3 thoughts on “Open letter to the Senate of Canada

  1. Given that this enshrines into law an “affirmation only” approach to therapy for gender dysphoric youth, the underlying problems of non-acceptance/rejection of gay & lesbian children by adults and society will be overlooked by counsellors. The imperative to affirm “gender” also misses a co-morbidity like autism. So the very harm that this legislation is supposed to protect gay, lesbian and autistic children from, will in fact be enabled, by fast-tracking the dysphoric to medically transitioning.
    In the case of gay and lesbian youth, this is called: “transing the Gay away”, the exact opposite of what an enlightened government would want for it’s people.

  2. Thank you. We do really need to take a step back here in Canada.. we need to think carefully about how we can protect transgender folk. We need to think carefully about the boundaries and intersections between their needs and the needs of people oriented to their own sex. And we need to be mindful that true emancipation of anyone must not place others without protection regarding their safety, their dignity, and their equality in all aspects of their lives.

    Women have struggled long and hard for the right to safe havens, woman’s only spaces, and equality.
    Yes we must foster transgender people so they flourish.
    However no one group can flourish at the expense of others. That is not what emancipation and freedom from oppression is about.
    Feeedom from oppression, safety nets and conditions that provide the support necessary to flourish for trans folk can not come at the expense of women’s freedom’s safety dignity and quality and the support required to flourish.

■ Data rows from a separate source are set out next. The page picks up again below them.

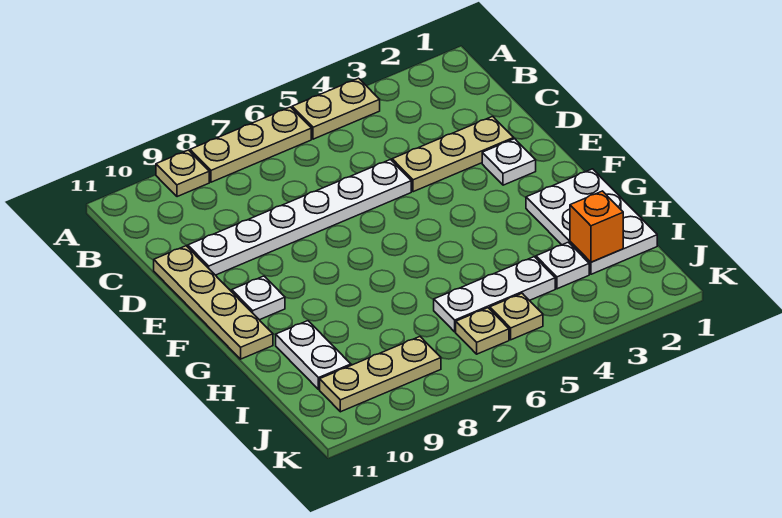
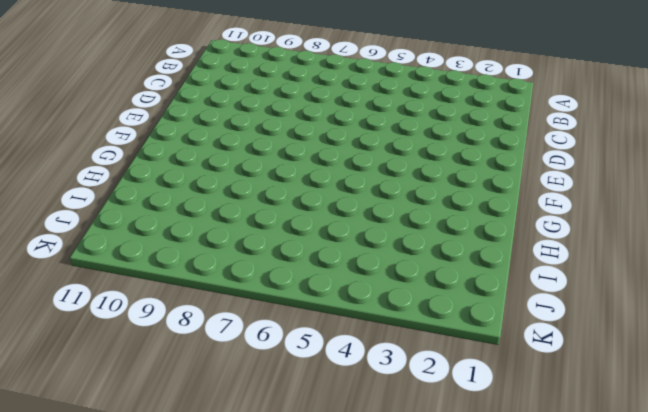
none -> tan 1x2 plate [292,78,380,139]
none -> tan 1x3 plate [190,107,311,182]
none -> tan 1x1 plate [156,150,209,197]

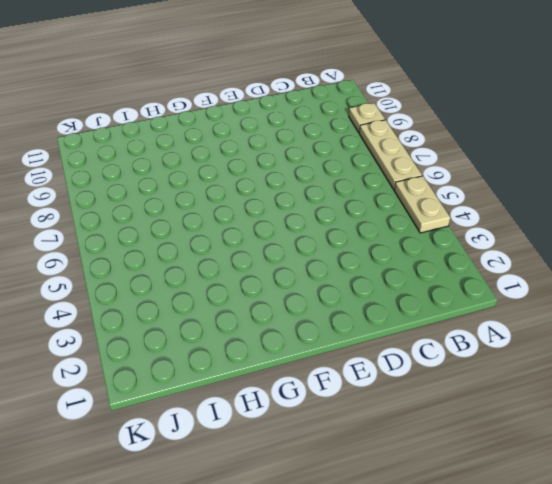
none -> tan 1x3 plate [392,116,514,192]
none -> white 1x6 plate [188,160,411,275]
none -> tan 1x4 plate [154,246,273,359]

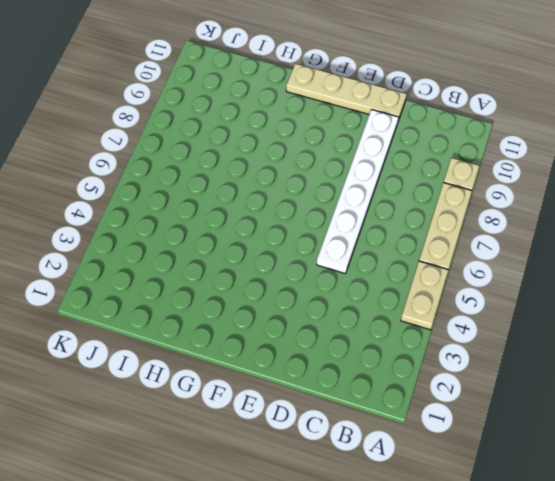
none -> tan 1x3 plate [392,116,514,192]
none -> white 1x1 plate [482,139,536,185]
none -> white 1x1 plate [232,276,285,320]

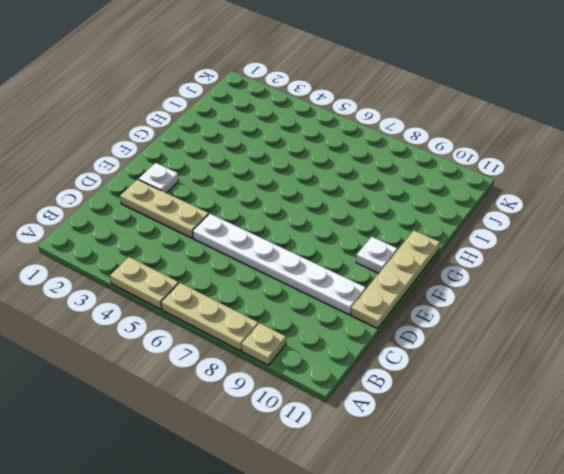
none -> white 2x3 plate [526,169,657,274]
none -> white 1x2 plate [276,321,351,389]
none -> white 1x1 plate [536,242,589,289]

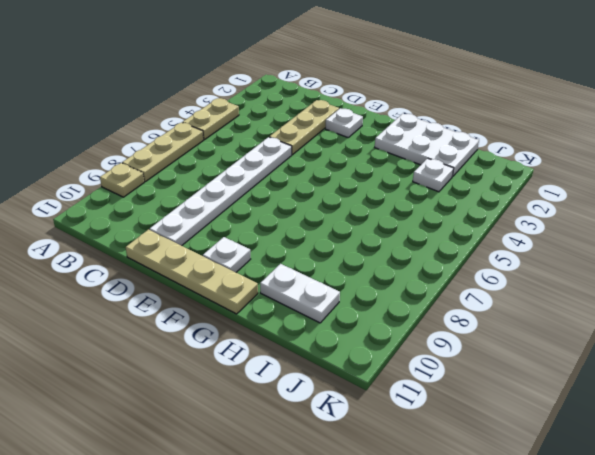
none -> white 1x3 plate [434,257,555,332]
none -> tan 1x1 plate [490,293,543,340]
none -> tan 1x1 plate [456,308,509,354]

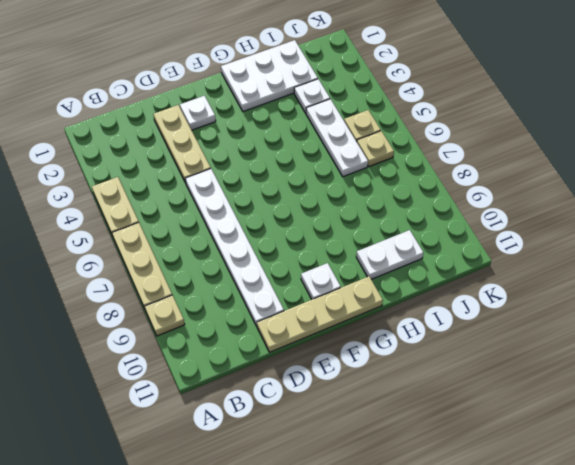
none -> tan 1x3 plate [320,337,441,412]
none -> orange 1x1 brick [570,191,623,262]

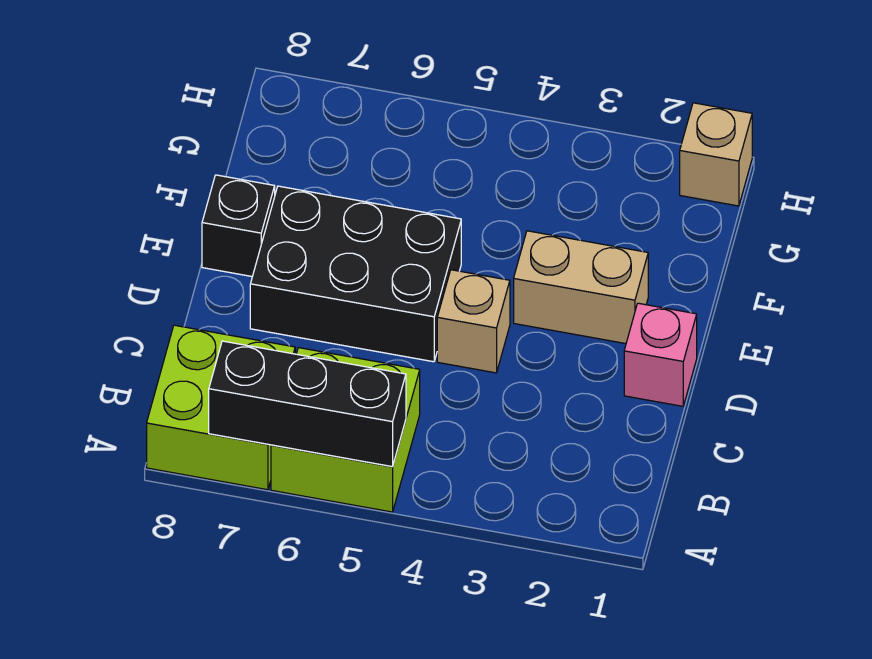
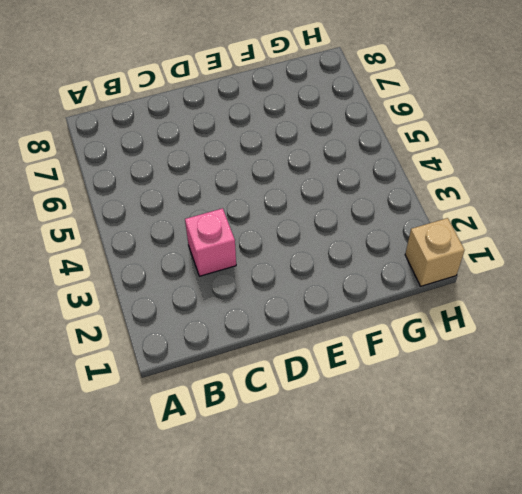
pink 1x1 brick [185,208,236,276] -> pink 1x1 brick moved to [624,303,697,406]
none -> lime 2x2 brick [271,348,420,512]
none -> lime 2x2 brick [147,325,295,490]

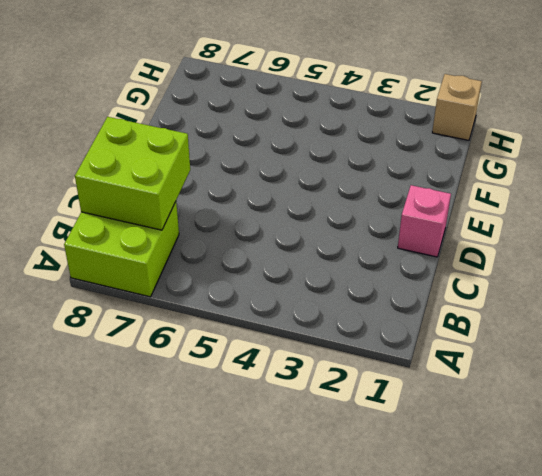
lime 2x2 brick [75,117,190,230] -> lime 2x2 brick moved to [271,348,420,512]
none -> tan 1x1 brick [437,270,510,373]
none -> black 2x3 brick [250,186,461,362]

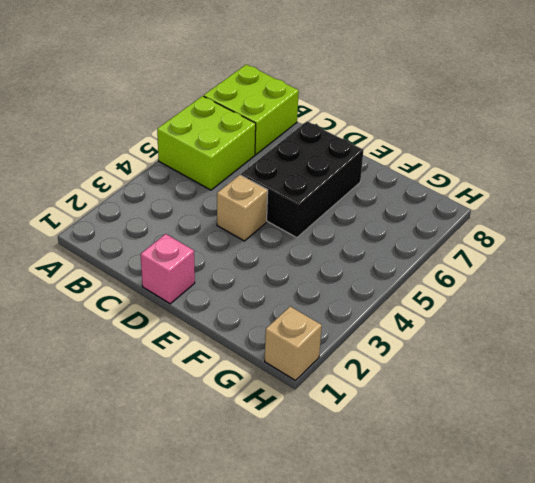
none -> tan 1x2 brick [514,231,648,344]
none -> black 1x1 brick [202,175,275,277]

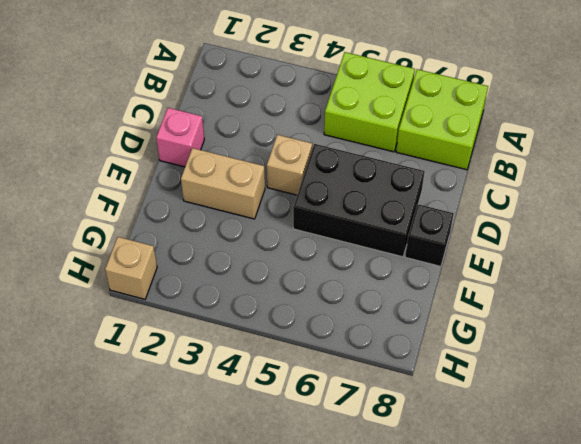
none -> black 1x3 brick [209,341,406,467]

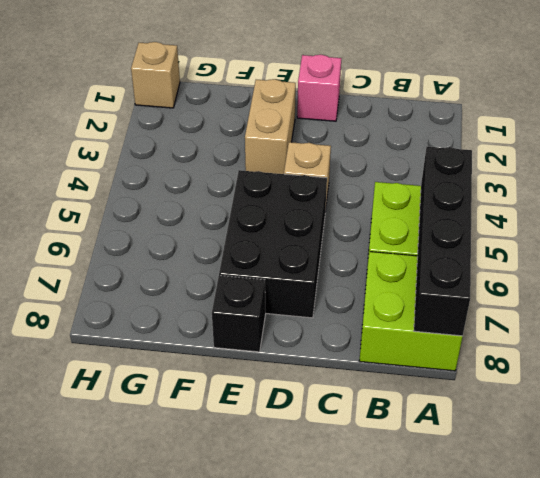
black 1x4 brick [414,147,472,336] -> black 1x3 brick [209,341,406,467]

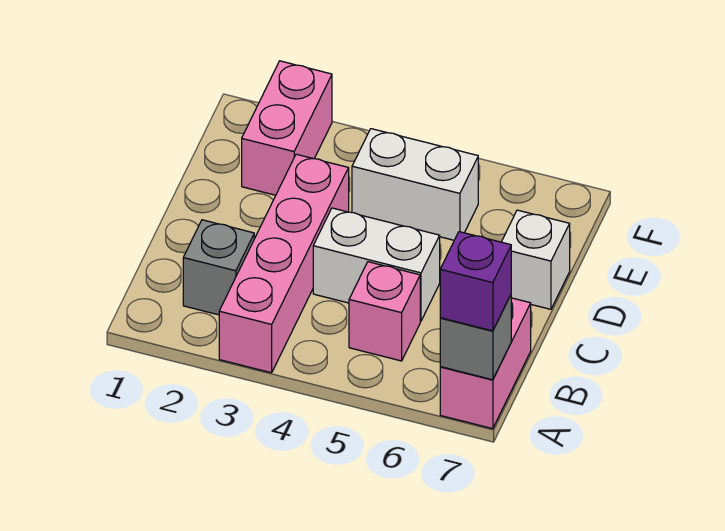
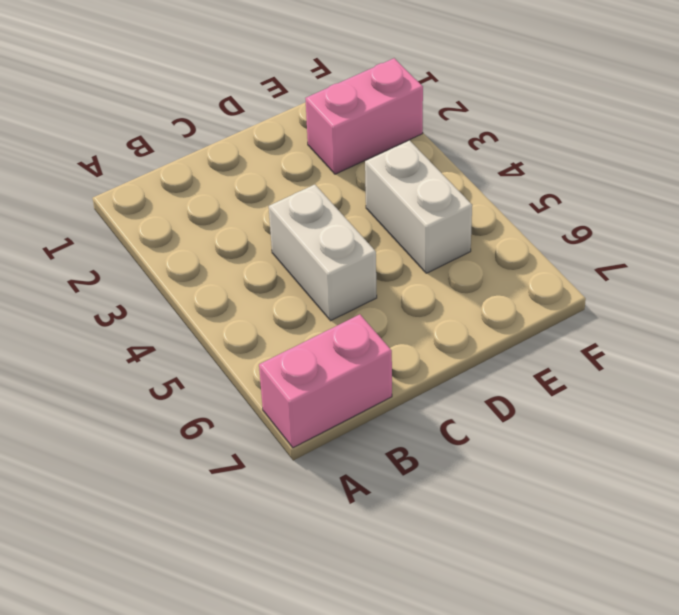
none -> pink 1x4 brick [219,154,349,373]
none -> grey 1x1 brick [183,220,254,315]

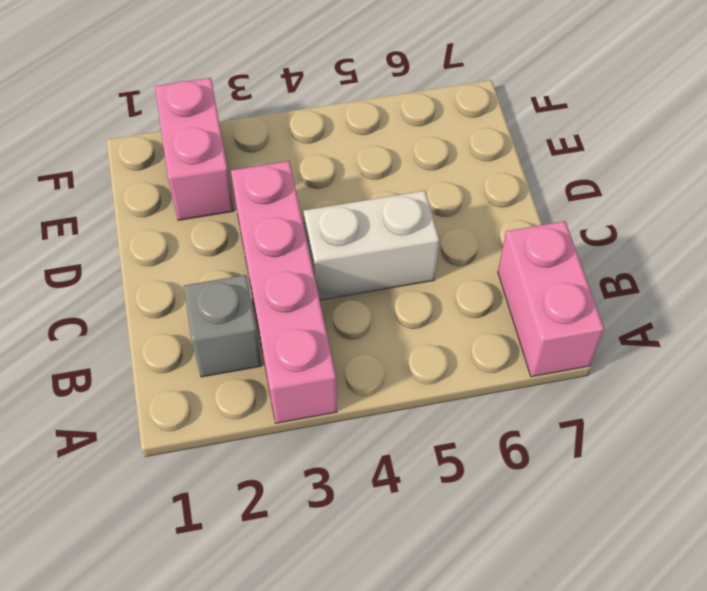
none -> pink 1x1 brick [349,262,420,361]
none -> white 1x1 brick [502,210,570,309]

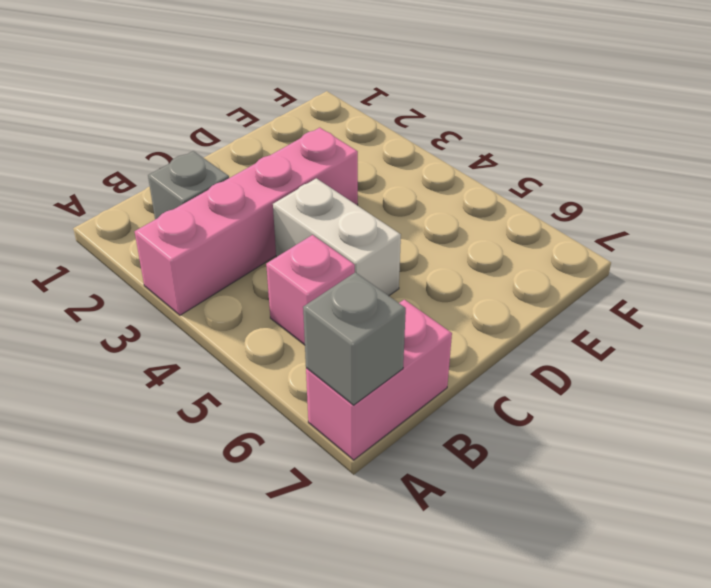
none -> white 1x1 brick [502,210,570,309]
none -> pink 1x2 brick [242,61,332,195]

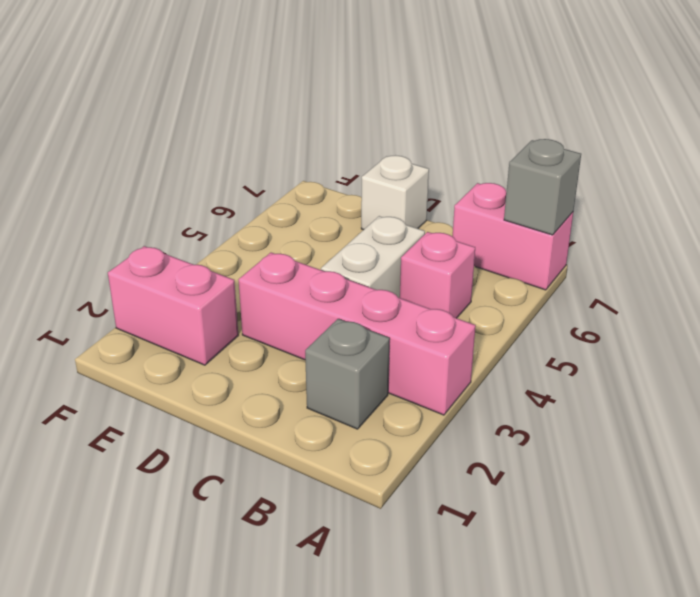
none -> white 1x2 brick [352,129,478,240]
none -> purple 1x1 brick [440,232,511,331]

  3. It is sad that this excellent letter was never considered by the Senate, supposedly our Parliament’s assurance of a sober second thought. Their rush to approve this odious legislation was only matched by the earlier unanimous consent of the Commons, again ensuring that no evidence was reviewed or debated. A year later, gender conversion allowed by this legislation under the name of ‘gender affirmation’ has continued to proliferate along with a similar decline in parental rights, as documented on this website.
    What has not changed is that the public and the Canadian politicians that represent them are almost universally afraid to speak up and actually review all evidence before adopting such legislation. The proposed Ontario Bill 42 is an example of this; it is the next step on the path to further institutionalized gender affirmation paid by taxpayers. Similar to Bill C4, I could find no evidence that there has been any debate in the Ontario legislature. Given the apparent crisis in our health care system, it would be prudent to carefully examine moving forward with publicly funded health care interventions that will require expensive lifetime treatments at great opportunity cost to the health care system. Hopefully, Ontario constituents will speak up more forcefully to ensure that this legislation is never passed.